#### Activity
Output all of the listing below, leaving every line unchanged.

#### Source data

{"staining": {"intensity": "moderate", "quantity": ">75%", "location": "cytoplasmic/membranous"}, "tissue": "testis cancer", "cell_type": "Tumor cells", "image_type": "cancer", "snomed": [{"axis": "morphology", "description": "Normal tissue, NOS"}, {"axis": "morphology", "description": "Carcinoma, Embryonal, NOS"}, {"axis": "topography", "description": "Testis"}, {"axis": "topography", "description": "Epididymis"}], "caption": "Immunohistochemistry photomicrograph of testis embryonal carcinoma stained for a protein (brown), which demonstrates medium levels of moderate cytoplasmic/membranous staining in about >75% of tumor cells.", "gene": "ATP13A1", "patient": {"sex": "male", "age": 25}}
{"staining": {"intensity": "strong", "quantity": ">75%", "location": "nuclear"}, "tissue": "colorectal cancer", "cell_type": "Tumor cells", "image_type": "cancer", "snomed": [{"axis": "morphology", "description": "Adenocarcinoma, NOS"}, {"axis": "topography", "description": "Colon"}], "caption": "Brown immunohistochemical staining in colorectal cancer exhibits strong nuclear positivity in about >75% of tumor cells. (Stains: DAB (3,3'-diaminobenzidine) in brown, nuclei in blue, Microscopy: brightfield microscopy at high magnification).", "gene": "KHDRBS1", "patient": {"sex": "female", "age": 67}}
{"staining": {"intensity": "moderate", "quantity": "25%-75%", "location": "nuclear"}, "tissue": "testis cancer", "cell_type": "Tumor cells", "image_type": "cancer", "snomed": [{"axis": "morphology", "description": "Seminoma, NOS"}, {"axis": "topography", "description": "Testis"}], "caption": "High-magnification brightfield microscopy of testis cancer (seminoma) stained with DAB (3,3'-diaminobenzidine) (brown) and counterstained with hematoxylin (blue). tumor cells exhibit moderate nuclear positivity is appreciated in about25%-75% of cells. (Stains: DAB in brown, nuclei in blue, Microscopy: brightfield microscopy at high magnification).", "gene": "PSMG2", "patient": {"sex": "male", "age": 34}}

#### Written answer
{"staining": {"intensity": "moderate", "quantity": ">75%", "location": "cytoplasmic/membranous"}, "tissue": "testis cancer", "cell_type": "Tumor cells", "image_type": "cancer", "snomed": [{"axis": "morphology", "description": "Normal tissue, NOS"}, {"axis": "morphology", "description": "Carcinoma, Embryonal, NOS"}, {"axis": "topography", "description": "Testis"}, {"axis": "topography", "description": "Epididymis"}], "caption": "Immunohistochemistry photomicrograph of testis embryonal carcinoma stained for a protein (brown), which demonstrates medium levels of moderate cytoplasmic/membranous staining in about >75% of tumor cells.", "gene": "ATP13A1", "patient": {"sex": "male", "age": 25}}
{"staining": {"intensity": "strong", "quantity": ">75%", "location": "nuclear"}, "tissue": "colorectal cancer", "cell_type": "Tumor cells", "image_type": "cancer", "snomed": [{"axis": "morphology", "description": "Adenocarcinoma, NOS"}, {"axis": "topography", "description": "Colon"}], "caption": "Brown immunohistochemical staining in colorectal cancer exhibits strong nuclear positivity in about >75% of tumor cells. (Stains: DAB (3,3'-diaminobenzidine) in brown, nuclei in blue, Microscopy: brightfield microscopy at high magnification).", "gene": "KHDRBS1", "patient": {"sex": "female", "age": 67}}
{"staining": {"intensity": "moderate", "quantity": "25%-75%", "location": "nuclear"}, "tissue": "testis cancer", "cell_type": "Tumor cells", "image_type": "cancer", "snomed": [{"axis": "morphology", "description": "Seminoma, NOS"}, {"axis": "topography", "description": "Testis"}], "caption": "High-magnification brightfield microscopy of testis cancer (seminoma) stained with DAB (3,3'-diaminobenzidine) (brown) and counterstained with hematoxylin (blue). tumor cells exhibit moderate nuclear positivity is appreciated in about25%-75% of cells. (Stains: DAB in brown, nuclei in blue, Microscopy: brightfield microscopy at high magnification).", "gene": "PSMG2", "patient": {"sex": "male", "age": 34}}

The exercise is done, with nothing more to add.